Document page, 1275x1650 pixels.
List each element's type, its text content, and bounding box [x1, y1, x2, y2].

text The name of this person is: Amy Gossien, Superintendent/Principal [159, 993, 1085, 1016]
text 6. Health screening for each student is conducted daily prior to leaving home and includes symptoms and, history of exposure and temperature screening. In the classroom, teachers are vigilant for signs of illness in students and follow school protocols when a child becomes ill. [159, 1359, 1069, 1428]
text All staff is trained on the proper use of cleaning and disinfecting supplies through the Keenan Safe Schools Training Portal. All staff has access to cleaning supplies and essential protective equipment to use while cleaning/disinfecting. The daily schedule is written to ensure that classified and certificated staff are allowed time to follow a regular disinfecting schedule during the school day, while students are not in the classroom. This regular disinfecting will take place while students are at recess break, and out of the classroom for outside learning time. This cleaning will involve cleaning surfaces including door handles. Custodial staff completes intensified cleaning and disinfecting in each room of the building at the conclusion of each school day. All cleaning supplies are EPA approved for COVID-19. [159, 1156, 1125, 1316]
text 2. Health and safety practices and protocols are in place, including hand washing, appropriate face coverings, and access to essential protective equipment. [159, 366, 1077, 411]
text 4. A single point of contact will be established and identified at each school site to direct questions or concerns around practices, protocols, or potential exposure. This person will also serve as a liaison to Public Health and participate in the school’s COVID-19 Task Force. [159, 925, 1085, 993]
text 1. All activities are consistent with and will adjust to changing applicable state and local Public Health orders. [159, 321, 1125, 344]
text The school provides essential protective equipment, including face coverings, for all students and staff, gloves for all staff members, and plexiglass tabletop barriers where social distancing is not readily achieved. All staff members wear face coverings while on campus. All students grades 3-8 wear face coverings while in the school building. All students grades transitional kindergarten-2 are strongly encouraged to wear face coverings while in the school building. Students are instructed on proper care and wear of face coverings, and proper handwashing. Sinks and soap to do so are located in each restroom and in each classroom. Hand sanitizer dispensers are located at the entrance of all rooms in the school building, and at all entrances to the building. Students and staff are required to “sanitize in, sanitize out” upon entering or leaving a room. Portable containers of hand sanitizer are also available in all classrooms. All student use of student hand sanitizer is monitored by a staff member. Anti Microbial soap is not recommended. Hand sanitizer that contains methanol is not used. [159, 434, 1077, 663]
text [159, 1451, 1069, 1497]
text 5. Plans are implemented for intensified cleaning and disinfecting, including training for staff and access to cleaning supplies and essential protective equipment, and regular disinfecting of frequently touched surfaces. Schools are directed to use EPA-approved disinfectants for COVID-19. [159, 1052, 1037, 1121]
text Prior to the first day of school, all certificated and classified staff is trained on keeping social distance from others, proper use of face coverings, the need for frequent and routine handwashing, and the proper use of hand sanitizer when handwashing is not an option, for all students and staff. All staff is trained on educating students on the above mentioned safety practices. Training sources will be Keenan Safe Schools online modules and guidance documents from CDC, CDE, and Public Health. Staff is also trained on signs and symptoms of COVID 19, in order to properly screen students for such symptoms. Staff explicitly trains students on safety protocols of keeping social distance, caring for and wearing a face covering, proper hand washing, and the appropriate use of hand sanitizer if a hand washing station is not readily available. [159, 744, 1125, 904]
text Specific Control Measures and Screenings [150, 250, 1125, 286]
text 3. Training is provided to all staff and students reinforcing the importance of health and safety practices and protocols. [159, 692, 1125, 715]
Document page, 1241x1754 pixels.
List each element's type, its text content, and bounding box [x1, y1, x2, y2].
------
-- Task --
Transcribe all the material exactly.

-- Answer space --
Document page, 1275x1650 pixels.
List each element's type, its text content, and bounding box [x1, y1, x2, y2].

text The name of this person is: Amy Gossien, Superintendent/Principal [159, 993, 1085, 1016]
text 6. Health screening for each student is conducted daily prior to leaving home and includes symptoms and, history of exposure and temperature screening. In the classroom, teachers are vigilant for signs of illness in students and follow school protocols when a child becomes ill. [159, 1359, 1069, 1428]
text All staff is trained on the proper use of cleaning and disinfecting supplies through the Keenan Safe Schools Training Portal. All staff has access to cleaning supplies and essential protective equipment to use while cleaning/disinfecting. The daily schedule is written to ensure that classified and certificated staff are allowed time to follow a regular disinfecting schedule during the school day, while students are not in the classroom. This regular disinfecting will take place while students are at recess break, and out of the classroom for outside learning time. This cleaning will involve cleaning surfaces including door handles. Custodial staff completes intensified cleaning and disinfecting in each room of the building at the conclusion of each school day. All cleaning supplies are EPA approved for COVID-19. [159, 1156, 1125, 1316]
text 2. Health and safety practices and protocols are in place, including hand washing, appropriate face coverings, and access to essential protective equipment. [159, 366, 1077, 411]
text 4. A single point of contact will be established and identified at each school site to direct questions or concerns around practices, protocols, or potential exposure. This person will also serve as a liaison to Public Health and participate in the school’s COVID-19 Task Force. [159, 925, 1085, 993]
text 1. All activities are consistent with and will adjust to changing applicable state and local Public Health orders. [159, 321, 1125, 344]
text The school provides essential protective equipment, including face coverings, for all students and staff, gloves for all staff members, and plexiglass tabletop barriers where social distancing is not readily achieved. All staff members wear face coverings while on campus. All students grades 3-8 wear face coverings while in the school building. All students grades transitional kindergarten-2 are strongly encouraged to wear face coverings while in the school building. Students are instructed on proper care and wear of face coverings, and proper handwashing. Sinks and soap to do so are located in each restroom and in each classroom. Hand sanitizer dispensers are located at the entrance of all rooms in the school building, and at all entrances to the building. Students and staff are required to “sanitize in, sanitize out” upon entering or leaving a room. Portable containers of hand sanitizer are also available in all classrooms. All student use of student hand sanitizer is monitored by a staff member. Anti Microbial soap is not recommended. Hand sanitizer that contains methanol is not used. [159, 434, 1077, 663]
text [159, 1451, 1069, 1497]
text 5. Plans are implemented for intensified cleaning and disinfecting, including training for staff and access to cleaning supplies and essential protective equipment, and regular disinfecting of frequently touched surfaces. Schools are directed to use EPA-approved disinfectants for COVID-19. [159, 1052, 1037, 1121]
text Prior to the first day of school, all certificated and classified staff is trained on keeping social distance from others, proper use of face coverings, the need for frequent and routine handwashing, and the proper use of hand sanitizer when handwashing is not an option, for all students and staff. All staff is trained on educating students on the above mentioned safety practices. Training sources will be Keenan Safe Schools online modules and guidance documents from CDC, CDE, and Public Health. Staff is also trained on signs and symptoms of COVID 19, in order to properly screen students for such symptoms. Staff explicitly trains students on safety protocols of keeping social distance, caring for and wearing a face covering, proper hand washing, and the appropriate use of hand sanitizer if a hand washing station is not readily available. [159, 744, 1125, 904]
text Specific Control Measures and Screenings [150, 250, 1125, 286]
text 3. Training is provided to all staff and students reinforcing the importance of health and safety practices and protocols. [159, 692, 1125, 715]
Document page, 1241x1754 pixels.
List each element's type, its text content, and bounding box [x1, y1, x2, y2].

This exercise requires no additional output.